Dictionary of National Biography, 1885-1900/Bouchery, Weyman
BOUCHERY, WEYMAN (1683–1712), Latin poet, son of Arnold Bouchery, one of the ministers of the Walloon congregation at Canterbury, was born in that city in 1683, and educated in the King's School there and at Jesus College, Cambridge (B.A. 1702, M.A. 1706). It is said that at the time he graduated M.A. he had migrated to Emmanuel College, but the circumstance is not recorded in the 'Cantabrigienses Graduati.' He became rector of Little Blakenham in Suffolk in 1709, and died at Ipswich on 24 March 1712. A mural tablet to his memory was erected in the church of St. George, Canterbury, by his son, Gilbert Bouchery, vicar of Swaffham, Norfolk.
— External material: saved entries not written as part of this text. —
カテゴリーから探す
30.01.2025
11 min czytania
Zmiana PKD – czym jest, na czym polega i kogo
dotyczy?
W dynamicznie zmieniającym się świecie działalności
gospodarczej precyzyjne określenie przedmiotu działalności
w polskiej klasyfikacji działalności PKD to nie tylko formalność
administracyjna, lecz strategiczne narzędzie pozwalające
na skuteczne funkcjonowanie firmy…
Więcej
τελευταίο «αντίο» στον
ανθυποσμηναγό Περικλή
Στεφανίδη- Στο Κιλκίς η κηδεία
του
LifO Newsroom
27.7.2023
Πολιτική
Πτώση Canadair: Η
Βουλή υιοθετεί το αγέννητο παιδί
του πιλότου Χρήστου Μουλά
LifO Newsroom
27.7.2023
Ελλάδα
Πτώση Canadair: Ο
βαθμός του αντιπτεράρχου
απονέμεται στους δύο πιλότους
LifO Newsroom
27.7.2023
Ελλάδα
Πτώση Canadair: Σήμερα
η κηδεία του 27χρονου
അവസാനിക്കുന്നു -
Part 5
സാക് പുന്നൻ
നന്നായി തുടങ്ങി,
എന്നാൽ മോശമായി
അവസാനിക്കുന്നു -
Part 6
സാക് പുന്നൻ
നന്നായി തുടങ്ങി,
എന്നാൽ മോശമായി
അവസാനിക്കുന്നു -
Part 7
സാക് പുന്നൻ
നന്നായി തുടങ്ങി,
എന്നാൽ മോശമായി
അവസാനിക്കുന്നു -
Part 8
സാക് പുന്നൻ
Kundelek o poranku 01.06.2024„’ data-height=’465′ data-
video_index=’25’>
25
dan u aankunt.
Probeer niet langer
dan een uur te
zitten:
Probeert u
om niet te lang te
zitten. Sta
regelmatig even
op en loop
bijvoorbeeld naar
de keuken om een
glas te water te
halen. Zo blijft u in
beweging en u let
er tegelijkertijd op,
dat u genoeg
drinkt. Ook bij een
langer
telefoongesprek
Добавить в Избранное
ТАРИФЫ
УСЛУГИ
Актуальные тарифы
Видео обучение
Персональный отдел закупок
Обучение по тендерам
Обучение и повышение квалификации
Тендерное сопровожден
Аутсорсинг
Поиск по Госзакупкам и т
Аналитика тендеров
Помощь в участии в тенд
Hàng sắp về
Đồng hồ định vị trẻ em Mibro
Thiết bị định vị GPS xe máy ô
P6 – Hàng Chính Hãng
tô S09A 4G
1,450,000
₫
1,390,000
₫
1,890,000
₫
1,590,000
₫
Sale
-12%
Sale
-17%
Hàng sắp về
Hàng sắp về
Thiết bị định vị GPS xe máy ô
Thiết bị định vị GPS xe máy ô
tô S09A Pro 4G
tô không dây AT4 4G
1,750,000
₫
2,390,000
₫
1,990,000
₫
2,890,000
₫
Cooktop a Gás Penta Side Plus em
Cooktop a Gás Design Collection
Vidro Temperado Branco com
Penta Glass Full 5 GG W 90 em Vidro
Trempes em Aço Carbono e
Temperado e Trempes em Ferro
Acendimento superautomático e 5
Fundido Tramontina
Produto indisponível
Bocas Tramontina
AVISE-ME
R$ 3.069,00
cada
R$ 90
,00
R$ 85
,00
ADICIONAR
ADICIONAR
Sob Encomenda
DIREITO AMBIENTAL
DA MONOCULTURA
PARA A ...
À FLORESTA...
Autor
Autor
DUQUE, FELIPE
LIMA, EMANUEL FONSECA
He published an elegant Latin poem—'Hymnus Sacer: sive Paraphrasis in Deboræ et Baraci Canticum, Alcaico carmine expressa, e libri Judicum cap. v.,' Cambridge, typis academicis, 1706, 4to.
[Addit. MS. 5864, f. 9b, 19084, ff. 113, 114b; Cantabrigienses Graduati (1787), 46; Hasted's Kent, iv. 469 n.]